▸ To-do item:
Reproduce the data below in full and exclude every picture.

[Records excerpted from a collection]
────────
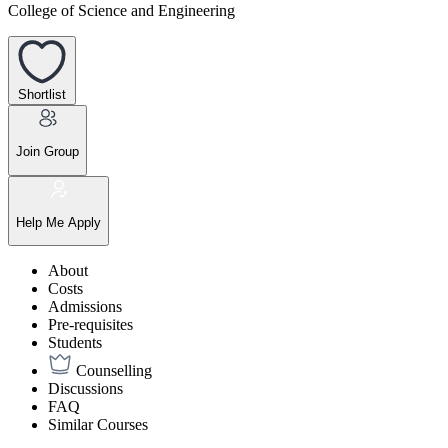
College of Science and Engineering
Shortlist
Join Group
Help Me Apply
About
Costs
Admissions
Pre-requisites
Students
Counselling
Discussions
FAQ
Similar Courses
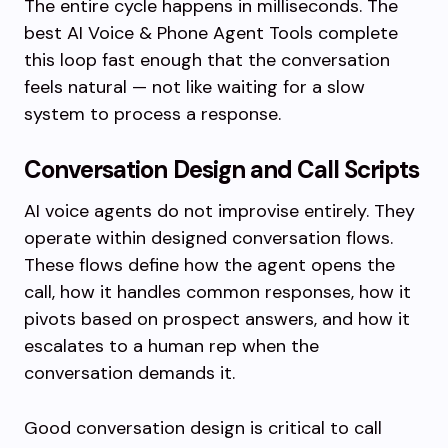
The entire cycle happens in milliseconds. The
best AI Voice & Phone Agent Tools complete
this loop fast enough that the conversation
feels natural — not like waiting for a slow
system to process a response.
Conversation Design and Call Scripts
AI voice agents do not improvise entirely. They
operate within designed conversation flows.
These flows define how the agent opens the
call, how it handles common responses, how it
pivots based on prospect answers, and how it
escalates to a human rep when the
conversation demands it.
Good conversation design is critical to call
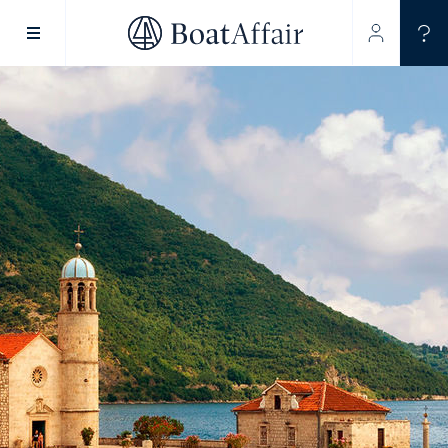
SUPERYACHT CHARTER
YACHT CHARTER
ASIA PACIFIC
────────
▸ The answer:
College of Science and Engineering
Shortlist
Join Group
Help Me Apply
About
Costs
Admissions
Pre-requisites
Students
Counselling
Discussions
FAQ
Similar Courses
The entire cycle happens in milliseconds. The
best AI Voice & Phone Agent Tools complete
this loop fast enough that the conversation
feels natural — not like waiting for a slow
system to process a response.
Conversation Design and Call Scripts
AI voice agents do not improvise entirely. They
operate within designed conversation flows.
These flows define how the agent opens the
call, how it handles common responses, how it
pivots based on prospect answers, and how it
escalates to a human rep when the
conversation demands it.
Good conversation design is critical to call
SUPERYACHT CHARTER
YACHT CHARTER
ASIA PACIFIC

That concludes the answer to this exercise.